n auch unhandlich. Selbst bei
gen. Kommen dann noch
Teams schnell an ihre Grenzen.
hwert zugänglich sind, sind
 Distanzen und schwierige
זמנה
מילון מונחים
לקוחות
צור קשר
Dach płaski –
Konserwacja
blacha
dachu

┄┄┄┄┄┄┄┄┄┄┄┄┄┄┄┄┄┄┄┄

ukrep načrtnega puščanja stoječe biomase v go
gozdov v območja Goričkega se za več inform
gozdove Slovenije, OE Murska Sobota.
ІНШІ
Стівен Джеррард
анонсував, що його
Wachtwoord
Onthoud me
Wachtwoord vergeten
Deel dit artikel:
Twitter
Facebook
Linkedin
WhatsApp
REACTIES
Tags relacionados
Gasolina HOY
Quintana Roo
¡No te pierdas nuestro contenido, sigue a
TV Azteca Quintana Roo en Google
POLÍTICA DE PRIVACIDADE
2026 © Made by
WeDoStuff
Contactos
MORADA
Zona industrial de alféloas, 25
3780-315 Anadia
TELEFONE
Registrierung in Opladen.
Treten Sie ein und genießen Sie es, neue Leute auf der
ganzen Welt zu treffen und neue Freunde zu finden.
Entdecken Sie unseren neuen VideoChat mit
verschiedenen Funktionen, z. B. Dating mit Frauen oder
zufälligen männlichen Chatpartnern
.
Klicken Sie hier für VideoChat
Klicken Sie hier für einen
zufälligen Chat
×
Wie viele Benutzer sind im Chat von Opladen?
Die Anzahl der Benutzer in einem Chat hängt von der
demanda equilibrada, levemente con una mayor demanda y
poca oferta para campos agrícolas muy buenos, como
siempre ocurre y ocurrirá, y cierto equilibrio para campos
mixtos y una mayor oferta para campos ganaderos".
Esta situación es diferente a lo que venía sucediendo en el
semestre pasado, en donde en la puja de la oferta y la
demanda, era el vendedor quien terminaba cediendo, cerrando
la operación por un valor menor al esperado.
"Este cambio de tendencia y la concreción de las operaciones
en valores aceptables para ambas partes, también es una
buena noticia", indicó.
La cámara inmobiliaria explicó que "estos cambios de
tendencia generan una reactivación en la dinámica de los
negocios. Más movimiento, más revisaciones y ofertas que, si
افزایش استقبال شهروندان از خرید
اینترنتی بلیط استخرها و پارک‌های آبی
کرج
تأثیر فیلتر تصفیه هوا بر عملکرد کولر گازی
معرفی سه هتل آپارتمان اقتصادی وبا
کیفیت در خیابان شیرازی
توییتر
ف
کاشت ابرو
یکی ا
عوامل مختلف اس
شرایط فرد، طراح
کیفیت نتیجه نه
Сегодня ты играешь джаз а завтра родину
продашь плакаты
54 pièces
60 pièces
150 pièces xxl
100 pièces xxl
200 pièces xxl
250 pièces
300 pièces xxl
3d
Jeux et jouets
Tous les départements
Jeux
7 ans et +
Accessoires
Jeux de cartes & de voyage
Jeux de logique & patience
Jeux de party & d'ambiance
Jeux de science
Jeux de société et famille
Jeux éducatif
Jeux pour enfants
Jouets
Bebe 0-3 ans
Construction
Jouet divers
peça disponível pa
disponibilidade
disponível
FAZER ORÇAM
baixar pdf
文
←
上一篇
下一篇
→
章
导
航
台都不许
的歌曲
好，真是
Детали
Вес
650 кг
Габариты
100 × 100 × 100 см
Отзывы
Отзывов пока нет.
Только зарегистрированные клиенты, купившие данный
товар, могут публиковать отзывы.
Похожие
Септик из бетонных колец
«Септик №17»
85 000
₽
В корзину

┄┄┄┄┄┄┄┄┄┄┄┄┄┄┄┄┄┄┄┄

To do:
Within the material above, output exactly the lines from the one with "zufälligen männlichen Chatpartnern" through the one with "poca oferta para", end lines included, and nothing besides.

Result for this exercise:
zufälligen männlichen Chatpartnern
.
Klicken Sie hier für VideoChat
Klicken Sie hier für einen
zufälligen Chat
×
Wie viele Benutzer sind im Chat von Opladen?
Die Anzahl der Benutzer in einem Chat hängt von der
demanda equilibrada, levemente con una mayor demanda y
poca oferta para campos agrícolas muy buenos, como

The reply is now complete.